As I carried out the post-mortem, it became clear to me that the killer had been, like Jack the Ripper, something of a trophy-hunter.

I said to the police officers attending, ‘If I didn’t already know you’ve got Colin Stagg, I could really think this was carried out by the same bloke as Nickell’s murder.’

The senior officer shrugged.

‘No way; we’ve got Stagg and he’s as good as confessed.’

‘It’s not that similar,’ pointed out his colleague. ‘No one mutilated Rachel Nickell.’

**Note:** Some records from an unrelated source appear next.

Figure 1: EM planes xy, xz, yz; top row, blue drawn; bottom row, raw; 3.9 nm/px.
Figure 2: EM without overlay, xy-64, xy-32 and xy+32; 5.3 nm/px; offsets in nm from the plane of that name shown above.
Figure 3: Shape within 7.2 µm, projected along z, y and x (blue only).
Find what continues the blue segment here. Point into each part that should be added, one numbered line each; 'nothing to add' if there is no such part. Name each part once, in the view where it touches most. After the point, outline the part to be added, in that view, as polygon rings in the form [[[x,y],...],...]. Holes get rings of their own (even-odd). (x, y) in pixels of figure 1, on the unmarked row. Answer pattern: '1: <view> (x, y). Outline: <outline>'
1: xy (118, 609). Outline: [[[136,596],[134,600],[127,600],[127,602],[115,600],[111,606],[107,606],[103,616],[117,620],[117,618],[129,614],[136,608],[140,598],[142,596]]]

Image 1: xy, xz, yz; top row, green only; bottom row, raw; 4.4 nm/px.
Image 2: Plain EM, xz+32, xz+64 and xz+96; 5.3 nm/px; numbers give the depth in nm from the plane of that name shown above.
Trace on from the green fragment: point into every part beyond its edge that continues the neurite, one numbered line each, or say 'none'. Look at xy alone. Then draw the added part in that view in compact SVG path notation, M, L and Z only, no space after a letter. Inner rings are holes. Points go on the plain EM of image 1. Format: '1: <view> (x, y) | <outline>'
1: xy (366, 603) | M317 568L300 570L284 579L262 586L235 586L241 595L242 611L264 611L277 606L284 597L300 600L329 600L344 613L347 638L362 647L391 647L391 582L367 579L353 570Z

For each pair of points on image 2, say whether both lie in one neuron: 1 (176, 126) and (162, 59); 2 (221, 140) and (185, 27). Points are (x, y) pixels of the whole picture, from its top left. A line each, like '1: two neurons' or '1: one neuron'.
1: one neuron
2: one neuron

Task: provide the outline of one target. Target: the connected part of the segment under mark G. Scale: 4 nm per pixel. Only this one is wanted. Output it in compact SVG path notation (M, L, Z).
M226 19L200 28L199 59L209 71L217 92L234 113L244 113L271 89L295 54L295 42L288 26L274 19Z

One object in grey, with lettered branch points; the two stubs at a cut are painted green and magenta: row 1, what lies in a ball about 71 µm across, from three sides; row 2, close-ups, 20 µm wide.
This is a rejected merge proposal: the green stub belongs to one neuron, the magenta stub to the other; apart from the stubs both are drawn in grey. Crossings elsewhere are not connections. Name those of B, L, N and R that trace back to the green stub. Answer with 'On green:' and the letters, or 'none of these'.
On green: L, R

‘Maybe he would have done if he hadn’t run out of time. Maybe he wanted to enjoy himself killing her but he was in a public place and he just couldn’t do that without getting caught. Killing a woman slowly in her own home probably would have been the next step for him, too.’

‘Yeah, well, he’s inside and he’s staying there for the rest of his life,’ said the officer. And soon the same could be said of the man who killed Samantha Bisset. Robert Napper was a twenty-eight-year-old warehouseman with a history of violence and mental illness. He had often been brought to police attention but somehow, perhaps due to poor record-keeping in those days before the widespread use of computers, he had always slipped under the radar. Now his fingerprints in Samantha Bisset’s flat connected him to this crime.

On his arrest, the police were confident that they had taken two ruthless murderers, Stagg and Napper, off the streets. So it was a very great shock when, in September 1994, Colin Stagg was acquitted.

The case was thrown out by a judge who said that the police operation was nothing more than entrapment and that, because Stagg had been lured into talking to the undercover policewoman, anything he said was inadmissible evidence. I was as astonished as everyone else: the police had worked with many professionals on the case and it had not occurred to me to challenge their absolute certainty that Colin Stagg had killed Rachel Nickell.

Colin Stagg was released – but into a different sort of jail. He only had to walk outside his front door to be subjected to immense cruelty. The police, press and, most of all, the public, were still convinced that Stagg had murdered Rachel Nickell and somehow got off on a legal technicality. This belief was so widespread that it didn’t even occur to me to draw attention once again to the similarity between Nickell’s killer and Bisset’s. I had learned only too well that expert opinion is marginalized by the system and, despite my brief foray into crime reconstruction, I was now firmly back in my box.